I am in a musical at my church. https://info.ncchico.org/o-favored-one. I can emphatically confirm this is a Holy Spirit-anointed show. The circumstances surrounding its writing are remarkable. It is not the typical Christmas musical. It’s all about what it must have been like for Mary and Joseph to cement their determination to raise God’s son. They must have (Joseph, particularly) struggled to stay in love and remain faithful amid intense persecution.
Many of us in the show say it’s a Christian Romeo and Juliet story, only with a supernatural twist.
However, this post is not primarily about the show, other than the cultural and prophetic significance.
Ask yourself this: how does the majority of our civilization’s basic cultural understanding see the Birth of Jesus? With Frosty the Snowman, Rudolph and pals, or possibly a fictionalized manger scene? Beyond these cultural icons, it’s basically Christmas trees and overindulging our children and family members with gifts we went into credit card bondage to provide.
There are those whose identity is firmly entrenched in Jesus Himself, who try to keep the Reason-for-the-Season their primary focus. You can tell who they are by a large cross illuminated by twinkle lights, the only decoration in the yard.
Jesus’s birth has become an Elf on the Shelf meme. Not the overwhelming truth of the painful circumstances surrounding that time.
From the beginning, after Gabriel made the annunciation, life for Mary and her family and Joseph and his family (after Joseph was set straight by his own angelic visitation) was filled with gradually increasing ridicule and rabbinical ostracizing based on a legalistic set of rules brutally enforced down to the gnat’s behind. Plus, the psychopathic and megalomaniacal puppet-rule of Herod.
Joseph and Mary’s walk from Nazareth to Bethlehem would have been grueling for Mary. Riding a donkey? Think about it. How easy/comfortable would it be for a woman, about to give birth, to ride on the back of a small donkey bumping on down the path, straining under the load of a human squirming around in pain on its back?
Needless to say, they were probably some of the last census refugees to stumble into Joseph’s clan’s home, King David’s line of the Tribe of Judah.
Bethlehem would have been overflowing with every branch of David’s lineage crowding into town. Joseph’s only hope was to find room in his uncle’s house. Surely they would have mercy on their situation. Mary was deep into labor at this point.
His uncle’s house was overflowing with relatives. And one of his first cousins was already occupying the guest room in the house. Many of the clan were sleeping in tents or hastily built Sukkahs.
When Joseph and Mary announced themselves at the door, every Jewish mother recognized the situation at once and swarmed Mary.
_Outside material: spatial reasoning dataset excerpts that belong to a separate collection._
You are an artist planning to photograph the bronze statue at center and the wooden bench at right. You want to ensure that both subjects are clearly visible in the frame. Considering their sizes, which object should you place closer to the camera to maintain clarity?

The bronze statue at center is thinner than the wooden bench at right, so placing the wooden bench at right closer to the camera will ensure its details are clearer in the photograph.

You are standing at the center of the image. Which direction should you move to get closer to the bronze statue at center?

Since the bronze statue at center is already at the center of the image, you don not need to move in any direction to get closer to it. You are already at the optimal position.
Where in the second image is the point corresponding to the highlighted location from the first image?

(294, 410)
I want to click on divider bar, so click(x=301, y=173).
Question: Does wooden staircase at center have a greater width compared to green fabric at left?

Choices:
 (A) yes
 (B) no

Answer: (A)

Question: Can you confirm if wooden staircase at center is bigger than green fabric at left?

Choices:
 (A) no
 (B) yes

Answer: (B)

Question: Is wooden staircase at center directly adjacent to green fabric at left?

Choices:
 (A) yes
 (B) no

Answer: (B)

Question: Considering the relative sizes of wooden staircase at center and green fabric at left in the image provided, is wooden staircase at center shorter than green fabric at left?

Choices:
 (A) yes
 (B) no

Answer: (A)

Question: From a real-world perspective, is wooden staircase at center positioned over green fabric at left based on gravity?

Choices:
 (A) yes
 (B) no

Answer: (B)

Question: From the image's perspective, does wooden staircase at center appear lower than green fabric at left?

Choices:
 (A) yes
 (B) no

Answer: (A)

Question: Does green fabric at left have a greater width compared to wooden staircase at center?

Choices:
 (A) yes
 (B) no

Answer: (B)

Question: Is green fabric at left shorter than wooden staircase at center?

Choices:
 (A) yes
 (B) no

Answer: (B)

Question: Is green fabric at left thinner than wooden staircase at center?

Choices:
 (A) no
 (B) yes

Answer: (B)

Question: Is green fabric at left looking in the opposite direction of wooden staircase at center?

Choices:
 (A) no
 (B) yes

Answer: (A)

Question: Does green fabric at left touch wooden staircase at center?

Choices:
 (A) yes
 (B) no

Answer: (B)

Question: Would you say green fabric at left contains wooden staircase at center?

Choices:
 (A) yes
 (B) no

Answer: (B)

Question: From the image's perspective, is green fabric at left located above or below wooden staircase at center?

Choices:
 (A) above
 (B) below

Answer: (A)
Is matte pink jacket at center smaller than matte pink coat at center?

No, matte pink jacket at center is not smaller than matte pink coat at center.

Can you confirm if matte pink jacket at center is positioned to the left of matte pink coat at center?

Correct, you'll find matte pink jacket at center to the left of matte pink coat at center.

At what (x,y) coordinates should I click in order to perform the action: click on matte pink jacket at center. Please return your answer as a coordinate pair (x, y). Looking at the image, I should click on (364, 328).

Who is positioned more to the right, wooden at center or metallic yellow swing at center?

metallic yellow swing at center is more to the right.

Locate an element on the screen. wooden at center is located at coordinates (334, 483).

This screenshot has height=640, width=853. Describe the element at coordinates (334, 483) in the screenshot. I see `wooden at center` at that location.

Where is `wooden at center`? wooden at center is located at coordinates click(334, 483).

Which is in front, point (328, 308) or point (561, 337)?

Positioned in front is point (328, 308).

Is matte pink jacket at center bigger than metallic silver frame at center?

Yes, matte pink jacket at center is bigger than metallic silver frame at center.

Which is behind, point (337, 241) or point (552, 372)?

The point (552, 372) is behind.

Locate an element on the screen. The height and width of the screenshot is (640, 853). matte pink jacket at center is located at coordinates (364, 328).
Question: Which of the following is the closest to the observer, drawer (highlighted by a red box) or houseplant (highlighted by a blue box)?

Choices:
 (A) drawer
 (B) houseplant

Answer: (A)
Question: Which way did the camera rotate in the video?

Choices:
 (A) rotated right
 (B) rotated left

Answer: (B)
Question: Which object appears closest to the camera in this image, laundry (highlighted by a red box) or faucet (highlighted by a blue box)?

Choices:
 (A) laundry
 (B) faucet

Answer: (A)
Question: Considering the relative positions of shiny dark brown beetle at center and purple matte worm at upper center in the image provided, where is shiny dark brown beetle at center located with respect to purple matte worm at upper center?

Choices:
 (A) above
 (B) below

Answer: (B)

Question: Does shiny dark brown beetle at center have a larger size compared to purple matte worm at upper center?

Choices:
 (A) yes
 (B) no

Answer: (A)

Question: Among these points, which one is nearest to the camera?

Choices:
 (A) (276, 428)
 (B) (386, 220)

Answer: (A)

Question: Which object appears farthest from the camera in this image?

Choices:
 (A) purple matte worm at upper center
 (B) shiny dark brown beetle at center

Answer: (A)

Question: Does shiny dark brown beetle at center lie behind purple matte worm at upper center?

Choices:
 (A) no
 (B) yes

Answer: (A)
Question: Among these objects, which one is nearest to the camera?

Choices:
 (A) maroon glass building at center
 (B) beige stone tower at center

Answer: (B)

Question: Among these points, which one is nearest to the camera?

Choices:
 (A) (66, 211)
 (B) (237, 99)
No Jewish mother or father would ever turn away a woman in the throes of childbirth. The men in the family most likely gathered around a large bonfire in the yard while the women did what they do after being shooed out of the house to make room for the birth.
Later that night, after Jesus was born, the men set up a sukkah, a tent-like structure, with one of the wooden feeding troughs lined with hay and sheepskins.
It is a cultural impossibility for Joseph and Mary to be turned out into the night and relegated to an abandoned sheepherder’s shelter out in a field away from their clan. Jesus came for these ordinary people, not the wealthy and powerful. He wasn’t there to kick the Romans out. He was fulfilling prophecy. His birth was a sign not only for the line of the most famous King of Judah but also for the animal kingdom and for the very ground of Creation.
Spiritually, this event is a loving miracle given by the Father, supported by the Holy Spirit, and humbly and gladly sacrificed by The Son. This birth was the birth of true eternal hope.
But the danger didn’t stop with a successful birth after the Magi innocently spilled the time of the advent of the Messiah. The bloodthirsty, functioning psychopath Herod knew the prophecy about the coming king and was bound and determined to nip that one in the bud.
Jesus was warned and escaped to Egypt.
How do you put any of these things — except maybe the manger scene — on a seasonal postage stamp? Do you think the Lord may be fed up with our making His Son’s birth into an icon in a box that we take out once a year and maybe hang on the Christmas tree as an ornament?
Satan is happy we keep this cheerful delusion foremost in our minds. Some of our world doesn’t even know the holiday is about the miraculous birth of the King of the Universe, Emmanuel; God is with us.